## [EXERCISE DIRECTIONS]
Give again, unchanged, the line that contains "Blistering Report About" together with every line that follows it until the entries end.

[EXTRACTED RECORDS]

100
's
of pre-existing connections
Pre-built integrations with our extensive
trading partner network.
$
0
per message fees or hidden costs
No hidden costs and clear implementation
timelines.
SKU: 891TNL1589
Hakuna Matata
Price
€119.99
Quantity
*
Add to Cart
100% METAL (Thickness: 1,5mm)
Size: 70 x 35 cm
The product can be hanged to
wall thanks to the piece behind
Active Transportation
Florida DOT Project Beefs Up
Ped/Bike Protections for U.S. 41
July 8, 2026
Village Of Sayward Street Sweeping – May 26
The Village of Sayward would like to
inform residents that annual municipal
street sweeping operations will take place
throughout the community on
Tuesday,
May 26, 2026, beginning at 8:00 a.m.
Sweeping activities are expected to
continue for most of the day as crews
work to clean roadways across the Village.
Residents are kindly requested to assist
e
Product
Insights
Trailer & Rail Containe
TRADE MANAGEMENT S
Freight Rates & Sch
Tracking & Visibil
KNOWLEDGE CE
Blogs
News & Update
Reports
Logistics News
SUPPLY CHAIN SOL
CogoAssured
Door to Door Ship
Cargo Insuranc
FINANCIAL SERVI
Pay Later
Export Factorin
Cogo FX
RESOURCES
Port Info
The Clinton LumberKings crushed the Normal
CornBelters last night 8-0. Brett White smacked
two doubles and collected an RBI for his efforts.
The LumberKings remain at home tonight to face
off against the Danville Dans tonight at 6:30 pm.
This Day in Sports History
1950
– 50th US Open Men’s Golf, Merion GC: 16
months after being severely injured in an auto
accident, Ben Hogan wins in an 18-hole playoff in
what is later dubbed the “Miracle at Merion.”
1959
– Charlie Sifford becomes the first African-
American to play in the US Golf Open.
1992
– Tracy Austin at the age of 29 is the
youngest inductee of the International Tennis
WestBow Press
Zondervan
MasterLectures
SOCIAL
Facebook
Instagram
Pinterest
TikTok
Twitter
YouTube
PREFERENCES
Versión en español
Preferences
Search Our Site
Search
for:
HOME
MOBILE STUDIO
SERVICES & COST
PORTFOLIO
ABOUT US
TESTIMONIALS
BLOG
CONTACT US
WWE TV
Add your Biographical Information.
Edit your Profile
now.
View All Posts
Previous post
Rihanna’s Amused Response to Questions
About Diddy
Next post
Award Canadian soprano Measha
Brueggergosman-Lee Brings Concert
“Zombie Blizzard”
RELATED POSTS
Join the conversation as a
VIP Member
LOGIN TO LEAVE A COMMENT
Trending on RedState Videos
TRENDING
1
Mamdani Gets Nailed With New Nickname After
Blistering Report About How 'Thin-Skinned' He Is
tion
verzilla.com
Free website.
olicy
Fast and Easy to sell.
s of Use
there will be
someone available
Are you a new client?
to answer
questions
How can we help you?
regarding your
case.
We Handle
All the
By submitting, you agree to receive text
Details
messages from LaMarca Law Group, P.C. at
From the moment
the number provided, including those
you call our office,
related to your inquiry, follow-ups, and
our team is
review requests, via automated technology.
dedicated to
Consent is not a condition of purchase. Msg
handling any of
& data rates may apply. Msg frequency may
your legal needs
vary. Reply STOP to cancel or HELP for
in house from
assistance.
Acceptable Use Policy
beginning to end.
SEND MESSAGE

[/EXTRACTED RECORDS]

## [COMPLETED EXERCISE]
Blistering Report About How 'Thin-Skinned' He Is
tion
verzilla.com
Free website.
olicy
Fast and Easy to sell.
s of Use
there will be
someone available
Are you a new client?
to answer
questions
How can we help you?
regarding your
case.
We Handle
All the
By submitting, you agree to receive text
Details
messages from LaMarca Law Group, P.C. at
From the moment
the number provided, including those
you call our office,
related to your inquiry, follow-ups, and
our team is
review requests, via automated technology.
dedicated to
Consent is not a condition of purchase. Msg
handling any of
& data rates may apply. Msg frequency may
your legal needs
vary. Reply STOP to cancel or HELP for
in house from
assistance.
Acceptable Use Policy
beginning to end.
SEND MESSAGE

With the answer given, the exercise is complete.